*TO-DO ITEM*
Pick out every line in the entries below that contains the string "frame", and copy each of those lines.

Collected data
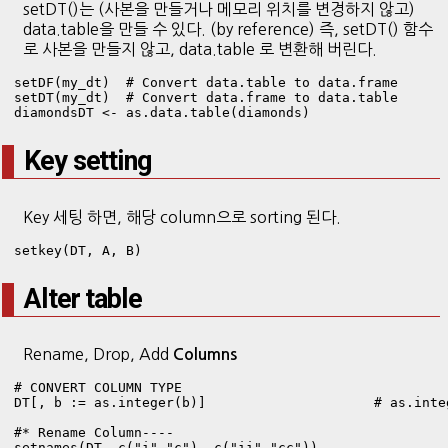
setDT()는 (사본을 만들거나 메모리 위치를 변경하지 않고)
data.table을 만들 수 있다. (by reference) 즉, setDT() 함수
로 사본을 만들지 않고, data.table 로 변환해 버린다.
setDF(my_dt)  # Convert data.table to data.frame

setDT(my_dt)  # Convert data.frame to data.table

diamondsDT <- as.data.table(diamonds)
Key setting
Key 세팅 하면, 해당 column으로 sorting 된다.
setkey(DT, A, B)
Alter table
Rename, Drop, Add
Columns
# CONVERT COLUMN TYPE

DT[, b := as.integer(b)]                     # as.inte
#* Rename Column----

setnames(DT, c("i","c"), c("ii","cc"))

==

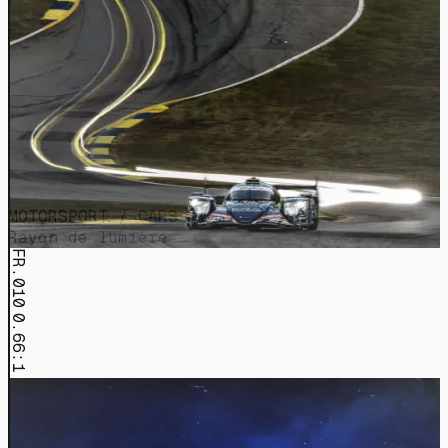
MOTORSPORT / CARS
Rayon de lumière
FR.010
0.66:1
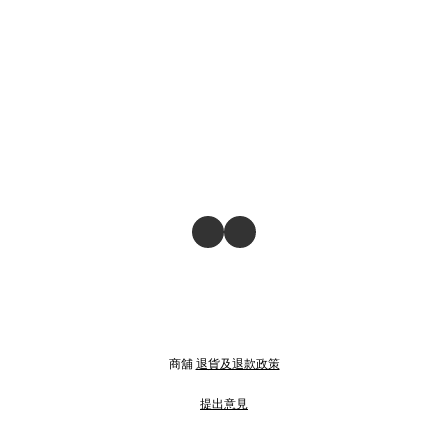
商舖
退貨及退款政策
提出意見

*EXERCISE SOLUTION*
setDF(my_dt)  # Convert data.table to data.frame
setDT(my_dt)  # Convert data.frame to data.table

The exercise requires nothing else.